For purposes of showing whether Local 1010 is the predominant union under either the new classification or the old ones were they continued, the record is replete with documents indicating that respondent GCA’s members are the largest unionized public works contractors. These documents include a list of GCA’s employer members, the total monetary amount of bids these members won, and the total person-hours of work in various types of paving and roadbuilding respondent union employees performed. The documentary evidence does not show, however, the basic facts of how many Local 1010 members engaged in production and nonproduction/utility paving. Even accepting respondents’ contention that Local 1010 includes more members than petitioner Local 175 working in the combined single trade classification of paver and roadbuilder, both petitioners’ and respondents’ preoccupation with which union is predominant in total number ignores the statutory mandate. Labor Law § 220 (5) (a) requires only that the prevailing wage be determined by the CBA of employers employing at least 30% of workers in the trade. (Lantry v State of New York, 6 NY3d at 54-55; Metropolitan Movers Assn., Inc. v Liu, 95 AD3d at 598.)

Respondent unions and employers’ association claim “it is apparent that Local 1010 represented workers make up at least 30% of workers who do asphalt and concrete surfacing work” solely because the number of workers this union represents far exceeds the number petitioner Local 175 represents. (Kinach aff, exhibit B; aff of Francisco Fernandez f 7.) Yet Local 1010 admits it does not know the total number of nonunion workers or workers in unions other than petitioner and respondent unions engaged in asphalt and concrete surfacing work in New York City. (Id. ) Without that information or at least a showing that petitioner and respondent unions represent nearly all workers engaged in this work, any claim that a union represents at least 30% of workers in the trade is unsubstantiated.

*492Whether a particular union predominates in total number of workers might be a corollary to, but is not direct evidence of, the union’s employee members meeting the 30% requirement.
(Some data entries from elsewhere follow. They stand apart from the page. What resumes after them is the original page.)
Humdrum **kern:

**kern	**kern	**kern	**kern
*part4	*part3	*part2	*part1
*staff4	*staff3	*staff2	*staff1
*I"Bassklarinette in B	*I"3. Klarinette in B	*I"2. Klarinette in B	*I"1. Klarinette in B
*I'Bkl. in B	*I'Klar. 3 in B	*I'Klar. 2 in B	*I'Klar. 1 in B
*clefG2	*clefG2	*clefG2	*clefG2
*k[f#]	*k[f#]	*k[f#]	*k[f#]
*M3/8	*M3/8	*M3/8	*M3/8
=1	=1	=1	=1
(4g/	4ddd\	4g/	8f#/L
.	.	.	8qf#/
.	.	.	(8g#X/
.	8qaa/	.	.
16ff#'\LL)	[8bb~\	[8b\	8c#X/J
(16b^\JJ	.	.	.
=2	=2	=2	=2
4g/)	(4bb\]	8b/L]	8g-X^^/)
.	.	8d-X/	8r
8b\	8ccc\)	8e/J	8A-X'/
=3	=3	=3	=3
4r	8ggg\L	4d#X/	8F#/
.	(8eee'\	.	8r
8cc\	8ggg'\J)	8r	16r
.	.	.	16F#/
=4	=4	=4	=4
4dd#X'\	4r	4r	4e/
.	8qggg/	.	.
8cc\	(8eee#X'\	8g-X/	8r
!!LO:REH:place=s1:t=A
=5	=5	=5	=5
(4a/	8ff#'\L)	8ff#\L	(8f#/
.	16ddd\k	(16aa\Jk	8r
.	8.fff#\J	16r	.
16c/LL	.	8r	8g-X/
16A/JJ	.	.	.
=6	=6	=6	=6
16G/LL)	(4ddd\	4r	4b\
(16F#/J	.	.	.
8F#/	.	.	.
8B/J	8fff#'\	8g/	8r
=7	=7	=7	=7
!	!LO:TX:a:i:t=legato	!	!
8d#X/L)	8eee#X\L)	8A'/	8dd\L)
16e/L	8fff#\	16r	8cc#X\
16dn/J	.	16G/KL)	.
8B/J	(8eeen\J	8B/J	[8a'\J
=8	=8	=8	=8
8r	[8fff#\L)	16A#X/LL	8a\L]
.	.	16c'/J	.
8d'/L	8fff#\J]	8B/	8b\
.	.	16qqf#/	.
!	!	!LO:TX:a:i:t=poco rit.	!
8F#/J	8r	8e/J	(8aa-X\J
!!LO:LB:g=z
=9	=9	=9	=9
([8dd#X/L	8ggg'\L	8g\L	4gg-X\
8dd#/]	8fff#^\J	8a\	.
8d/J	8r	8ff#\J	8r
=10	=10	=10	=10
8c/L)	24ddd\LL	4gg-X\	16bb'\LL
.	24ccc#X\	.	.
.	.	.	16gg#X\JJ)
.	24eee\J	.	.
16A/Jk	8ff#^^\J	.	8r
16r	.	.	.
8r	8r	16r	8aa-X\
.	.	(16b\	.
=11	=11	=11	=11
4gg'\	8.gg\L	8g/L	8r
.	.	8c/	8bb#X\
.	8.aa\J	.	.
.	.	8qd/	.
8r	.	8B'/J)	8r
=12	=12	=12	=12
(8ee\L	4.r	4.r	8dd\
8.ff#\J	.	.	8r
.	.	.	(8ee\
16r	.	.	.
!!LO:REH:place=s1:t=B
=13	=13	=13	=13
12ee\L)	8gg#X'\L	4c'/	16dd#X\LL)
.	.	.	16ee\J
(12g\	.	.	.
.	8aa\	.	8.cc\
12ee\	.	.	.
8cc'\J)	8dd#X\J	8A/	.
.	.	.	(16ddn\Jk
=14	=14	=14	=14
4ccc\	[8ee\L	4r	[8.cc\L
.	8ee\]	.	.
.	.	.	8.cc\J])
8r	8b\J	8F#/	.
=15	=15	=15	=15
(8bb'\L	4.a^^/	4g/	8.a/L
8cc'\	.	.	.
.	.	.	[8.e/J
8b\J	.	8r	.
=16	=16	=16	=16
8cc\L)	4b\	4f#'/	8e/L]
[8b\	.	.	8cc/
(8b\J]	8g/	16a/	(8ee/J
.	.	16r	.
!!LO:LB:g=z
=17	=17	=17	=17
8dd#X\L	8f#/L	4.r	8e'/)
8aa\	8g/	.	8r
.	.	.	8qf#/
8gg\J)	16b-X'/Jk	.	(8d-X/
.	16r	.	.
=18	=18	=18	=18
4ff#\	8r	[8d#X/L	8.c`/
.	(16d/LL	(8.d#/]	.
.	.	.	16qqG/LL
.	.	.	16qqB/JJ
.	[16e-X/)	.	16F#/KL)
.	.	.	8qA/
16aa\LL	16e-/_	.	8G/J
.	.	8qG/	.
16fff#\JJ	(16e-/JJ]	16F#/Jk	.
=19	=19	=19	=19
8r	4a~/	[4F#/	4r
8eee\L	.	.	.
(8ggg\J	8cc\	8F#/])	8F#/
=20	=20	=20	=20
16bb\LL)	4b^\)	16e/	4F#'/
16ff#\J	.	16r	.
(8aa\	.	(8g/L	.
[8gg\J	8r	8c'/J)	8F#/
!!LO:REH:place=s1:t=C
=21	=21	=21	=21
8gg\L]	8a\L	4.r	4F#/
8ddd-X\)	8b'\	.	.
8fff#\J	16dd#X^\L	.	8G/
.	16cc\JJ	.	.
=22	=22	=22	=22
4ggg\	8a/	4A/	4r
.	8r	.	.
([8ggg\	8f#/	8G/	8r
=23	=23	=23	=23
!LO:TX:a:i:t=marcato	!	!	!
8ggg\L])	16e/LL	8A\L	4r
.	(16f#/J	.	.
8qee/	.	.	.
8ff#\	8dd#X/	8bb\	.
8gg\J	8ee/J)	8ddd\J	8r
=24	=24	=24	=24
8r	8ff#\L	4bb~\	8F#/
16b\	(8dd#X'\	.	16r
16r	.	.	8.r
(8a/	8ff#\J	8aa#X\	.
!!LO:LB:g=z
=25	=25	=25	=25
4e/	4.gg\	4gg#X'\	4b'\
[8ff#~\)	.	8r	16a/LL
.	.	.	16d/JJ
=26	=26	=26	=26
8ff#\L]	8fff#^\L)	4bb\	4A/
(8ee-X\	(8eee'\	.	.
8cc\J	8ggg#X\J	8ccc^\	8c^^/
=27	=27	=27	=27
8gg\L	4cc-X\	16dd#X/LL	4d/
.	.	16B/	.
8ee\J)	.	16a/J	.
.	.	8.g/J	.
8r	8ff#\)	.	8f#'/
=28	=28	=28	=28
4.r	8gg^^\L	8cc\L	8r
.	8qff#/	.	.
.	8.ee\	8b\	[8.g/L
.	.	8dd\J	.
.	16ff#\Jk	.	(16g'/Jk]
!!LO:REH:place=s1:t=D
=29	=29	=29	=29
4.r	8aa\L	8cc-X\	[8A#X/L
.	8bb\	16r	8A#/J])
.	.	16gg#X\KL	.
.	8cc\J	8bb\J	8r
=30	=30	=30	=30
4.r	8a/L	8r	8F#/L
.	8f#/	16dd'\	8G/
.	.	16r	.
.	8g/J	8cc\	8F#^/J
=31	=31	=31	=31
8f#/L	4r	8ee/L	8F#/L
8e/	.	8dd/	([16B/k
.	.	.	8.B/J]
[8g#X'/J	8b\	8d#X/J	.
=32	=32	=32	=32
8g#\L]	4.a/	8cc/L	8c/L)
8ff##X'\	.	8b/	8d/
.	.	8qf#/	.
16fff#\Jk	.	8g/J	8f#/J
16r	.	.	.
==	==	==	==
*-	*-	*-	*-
A union may represent at least 30% of workers in the paver and roadbuilder trade without being the predominant union in total number representing these workers in New York City. For the same reason, petitioner Local 175’s insistence that Local 175 represents more asphalt workers than Local 1010 does not require the Comptroller to adopt Local 175’s CBA as the prevailing wages for an asphalt paving trade classification. It may be that Local 1010 represented at least 30% of workers, whether under the prior trade classifications or under the current classification. As set forth above, however, absent any showing by respondents of the total number of workers engaged in paving and roadbuilding in this locality, respondents’ claim that GCA’s CBA with Local 1010 meets the 30% statutory mandate lacks support in this record and is therefore only speculative.

V. Disposition

For the reasons explained above, the court grants the petition to the extent of annulling respondent Comptroller’s trade classification of paver and roadbuilder-laborer and its prevailing wage schedule for the fiscal years 2010-2011, 2011-2012, and 2012-2013. The court remands the proceeding to the Comptroller to formulate a factually and rationally based trade classification and prevailing wage schedule that comports with Labor Law § 220 (5). (CPLR 7806.)